# Exercise details:
Write every record out again exactly, and keep images out of it.

** Entries provided follows **

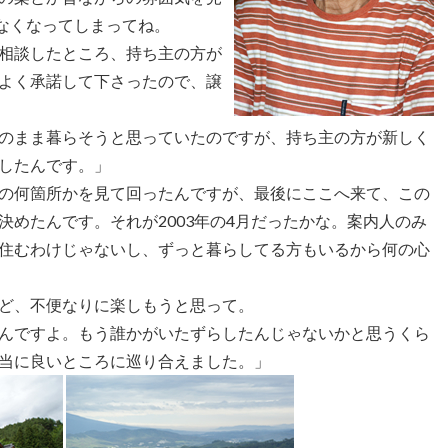
なくなってしまってね。
相談したところ、持ち主の方が
よく承諾して下さったので、譲
のまま暮らそうと思っていたのですが、持ち主の方が新しく
したんです。」
の何箇所かを見て回ったんですが、最後にここへ来て、この
めたんです。それが2003年の4月だったかな。案内人のみ
住むわけじゃないし、ずっと暮らしてる方もいるから何の心
ど、不便なりに楽しもうと思って。
んですよ。もう誰かがいたずらしたんじゃないかと思うくら
当に良いところに巡り合えました。」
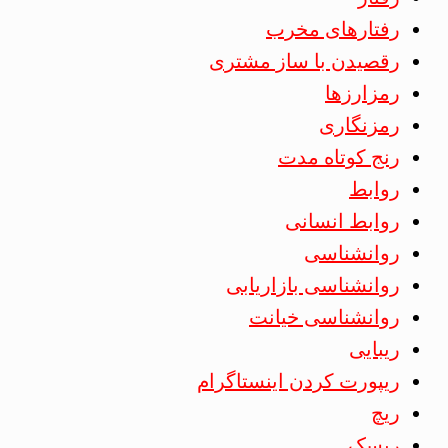
رفتارهای مخرب
رقصیدن با ساز مشتری
رمزارزها
رمزنگاری
رنج کوتاه مدت
روابط
روابط انسانی
روانشناسی
روانشناسی بازاریابی
روانشناسی خیانت
ریبایی
ریپورت کردن اینستاگرام
ریچ
ریسک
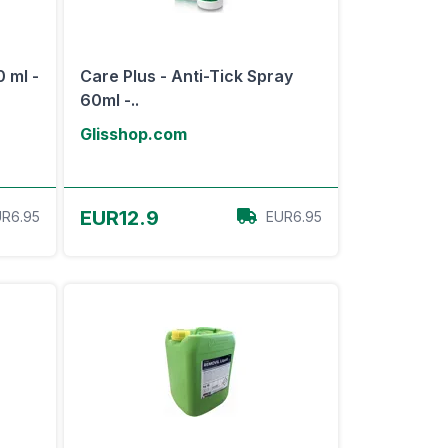
 ml -
Care Plus - Anti-Tick Spray
60ml -..
Glisshop.com
Voir l'offre
EUR12.9
R6.95
EUR6.95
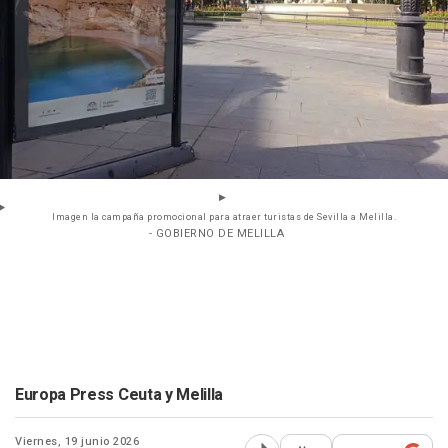
Imagen la campaña promocional para atraer turistas de Sevilla a Melilla.
- GOBIERNO DE MELILLA
Europa Press Ceuta y Melilla
Viernes, 19 junio 2026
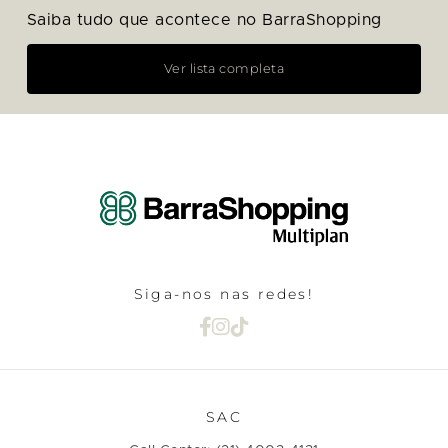
Saiba tudo que acontece no BarraShopping
Ver lista completa
Siga-nos nas redes!
SAC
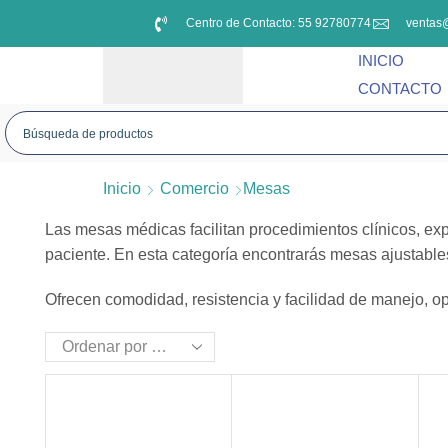
Centro de Contacto: 55 92780774
ventas
INICIO
CONTACTO
Inicio
Comercio
Mesas
Las mesas médicas facilitan procedimientos clínicos, exp
paciente. En esta categoría encontrarás mesas ajustables,
Ofrecen comodidad, resistencia y facilidad de manejo, op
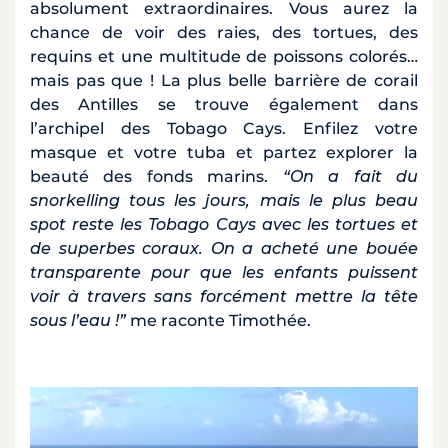
absolument extraordinaires. Vous aurez la
chance de voir des raies, des tortues, des
requins et une multitude de poissons colorés…
mais pas que ! La plus belle barrière de corail
des Antilles se trouve également dans
l’archipel des Tobago Cays. Enfilez votre
masque et votre tuba et partez explorer la
beauté des fonds marins.
“On a fait du
snorkelling tous les jours, mais le plus beau
spot reste les Tobago Cays avec les tortues et
de superbes coraux. On a acheté une bouée
transparente pour que les enfants puissent
voir à travers sans forcément mettre la tête
sous l’eau !”
me raconte Timothée.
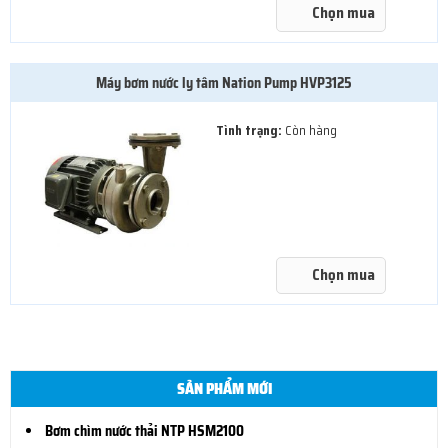
Chọn mua
Máy bơm nước ly tâm Nation Pump HVP3125
Tình trạng:
Còn hàng
Chọn mua
SẢN PHẨM MỚI
Bơm chìm nước thải NTP HSM2100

** End of Entries provided **

# Output:
なくなってしまってね。
相談したところ、持ち主の方が
よく承諾して下さったので、譲
のまま暮らそうと思っていたのですが、持ち主の方が新しく
したんです。」
の何箇所かを見て回ったんですが、最後にここへ来て、この
めたんです。それが2003年の4月だったかな。案内人のみ
住むわけじゃないし、ずっと暮らしてる方もいるから何の心
ど、不便なりに楽しもうと思って。
んですよ。もう誰かがいたずらしたんじゃないかと思うくら
当に良いところに巡り合えました。」
رفتارهای مخرب
رقصیدن با ساز مشتری
رمزارزها
رمزنگاری
رنج کوتاه مدت
روابط
روابط انسانی
روانشناسی
روانشناسی بازاریابی
روانشناسی خیانت
ریبایی
ریپورت کردن اینستاگرام
ریچ
ریسک
 ml -
Care Plus - Anti-Tick Spray
60ml -..
Glisshop.com
Voir l'offre
EUR12.9
R6.95
EUR6.95
Imagen la campaña promocional para atraer turistas de Sevilla a Melilla.
- GOBIERNO DE MELILLA
Europa Press Ceuta y Melilla
Viernes, 19 junio 2026
Saiba tudo que acontece no BarraShopping
Ver lista completa
Siga-nos nas redes!
SAC
Centro de Contacto: 55 92780774
ventas
INICIO
CONTACTO
Inicio
Comercio
Mesas
Las mesas médicas facilitan procedimientos clínicos, exp
paciente. En esta categoría encontrarás mesas ajustables,
Ofrecen comodidad, resistencia y facilidad de manejo, op
absolument extraordinaires. Vous aurez la
chance de voir des raies, des tortues, des
requins et une multitude de poissons colorés…
mais pas que ! La plus belle barrière de corail
des Antilles se trouve également dans
l’archipel des Tobago Cays. Enfilez votre
masque et votre tuba et partez explorer la
beauté des fonds marins.
“On a fait du
snorkelling tous les jours, mais le plus beau
spot reste les Tobago Cays avec les tortues et
de superbes coraux. On a acheté une bouée
transparente pour que les enfants puissent
voir à travers sans forcément mettre la tête
sous l’eau !”
me raconte Timothée.
Chọn mua
Máy bơm nước ly tâm Nation Pump HVP3125
Tình trạng:
Còn hàng
Chọn mua
SẢN PHẨM MỚI
Bơm chìm nước thải NTP HSM2100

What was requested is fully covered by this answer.